As presented previously, our staff remained relatively intact. We were worried about losing a whole class of providers (ie, therapists) in a single moment due to infection or quarantine, but this did not happen. It is possible to maintain a functional workforce with good planning. The transition to remote working was relatively seamless in the department across multiple workgroups, from physicians to administrators, and perhaps that is what allowed us to keep our workforce. We also instituted early and aggressive infection control measures, under the guidance of the hospital’s infection control team even before the epidemic started, to ensure that the department would be optimally prepared to protect staff and patients. There was some tension in dealing with the real or perceived disparity of certain work groups such as nursing and therapists who had to be on site, compared with those who did not, including physicians. We made sure to reassure our staff that everyone was doing their part. Some physicians, and particularly physicians in a leadership role, made a point of doing “rounds” in the department (with appropriate PPE) and were periodically present on the treatment floor to let the staff see that the doctors were still very much part of the team. The medical directors remained in close communication with the therapy and nursing management to ensure that they felt supported in their roles.

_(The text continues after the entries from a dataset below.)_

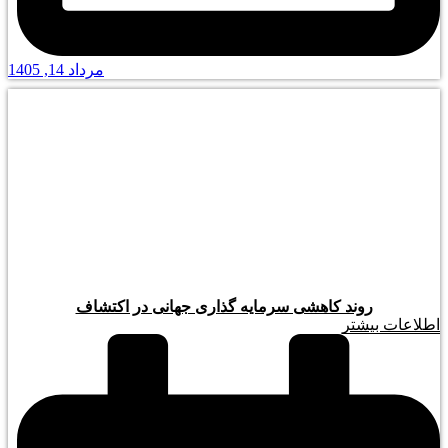
مرداد 14, 1405
روند کاهشی سرمایه گذاری جهانی در اکتشاف
اطلاعات بیشتر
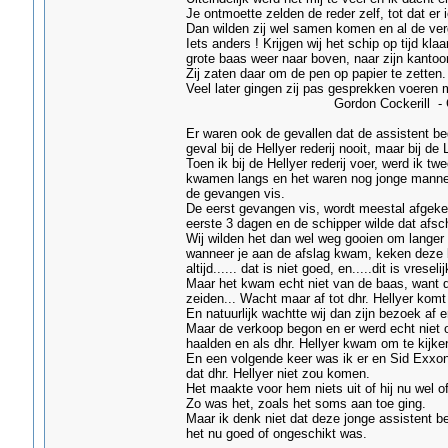
Je ontmoette zelden de reder zelf, tot dat er
Dan wilden zij wel samen komen en al de ver
Iets anders ! Krijgen wij het schip op tijd kl
grote baas weer naar boven, naar zijn kantoor
Zij zaten daar om de pen op papier te zetten.
Veel later gingen zij pas gesprekken voeren 
Gordon Cockerill - Gri
Er waren ook de gevallen dat de assistent bed
geval bij de Hellyer rederij nooit, maar bij de
Toen ik bij de Hellyer rederij voer, werd ik t
kwamen langs en het waren nog jonge mannen, 
de gevangen vis.
De eerst gevangen vis, wordt meestal afgekeu
eerste 3 dagen en de schipper wilde dat afsch
Wij wilden het dan wel weg gooien om langer
wanneer je aan de afslag kwam, keken deze be
altijd...... dat is niet goed, en.....dit is vreselij
Maar het kwam echt niet van de baas, want die
zeiden... Wacht maar af tot dhr. Hellyer komt 
En natuurlijk wachtte wij dan zijn bezoek af 
Maar de verkoop begon en er werd echt niet o
haalden en als dhr. Hellyer kwam om te kijke
En een volgende keer was ik er en Sid Exxon,
dat dhr. Hellyer niet zou komen.
Het maakte voor hem niets uit of hij nu wel o
Zo was het, zoals het soms aan toe ging.
Maar ik denk niet dat deze jonge assistent be
het nu goed of ongeschikt was.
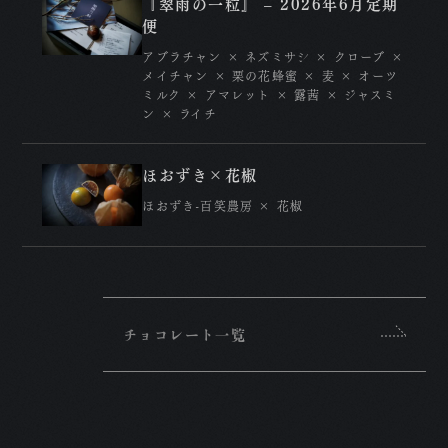
『翠雨の一粒』 – 2026年6月定期
便
アブラチャン × ネズミサシ × クローブ ×
メイチャン × 栗の花蜂蜜 × 麦 × オーツ
ミルク × アマレット × 露茜 × ジャスミ
ン × ライチ
ほおずき×花椒
ほおずき-百笑農房 × 花椒
チョコレート一覧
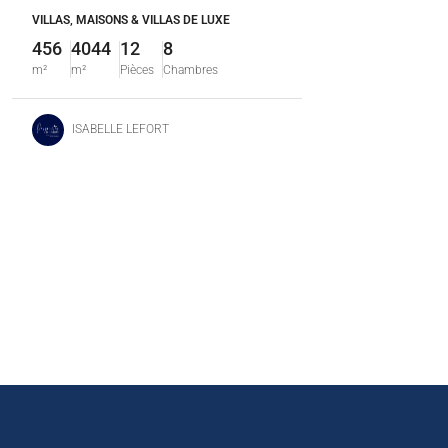
VILLAS, MAISONS & VILLAS DE LUXE
456
4044
12
8
m²
m²
Pièces
Chambres
ISABELLE LEFORT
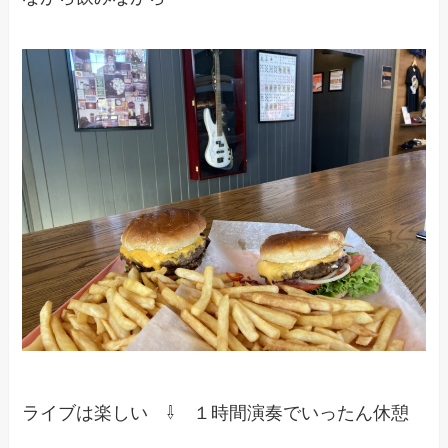
ライブは楽しい ⇩ １時間演奏でいったん休憩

Communication and openness is, not surprisingly, critical at every step. The directives from the hospital would change daily, sometimes hourly, and controlling the message in the department was critical to calming fears and avoiding rumors from developing. In particular, reassuring staff regarding the availability of adequate PPE to perform their job was extremely important and a major factor in alleviating anxiety for the staff. We specifically requested department leaders not send out mass e-mails without approval from the chair to avoid inadvertent conflicting information and communication overload. Also, letting the staff know that we were scaling back, and might even close certain parts of our service temporarily, helped to provide full disclosure to deal with a tough situation. For instance, the residency program director tried to meet with the residents via phone or teleconferencing several times a week to share any new information. When the highly anticipated redeployment came, everyone was better prepared to deal with it. There is talk of attending physicians being deployed, as well as nursing and administrative staff in the weeks ahead, and being open about it makes the discussion easier.
Most importantly, COVID-19 is an incredibly frightening experience for all of us. The degrees of separation between providers in the department and someone who has COVID-19, and then dies from COVID-19, rapidly close. Everyone is on edge and concerned about their patients and the well-being of their loved ones. Knowing that the department is all working for 1 clear goal, to care for our fellow citizens, whether they have COVID-19, cancer, or neither, has held the department together and gives us purpose to continue this fight into the next month. We hope that our experience will help other departments across the country prepare for their own fights.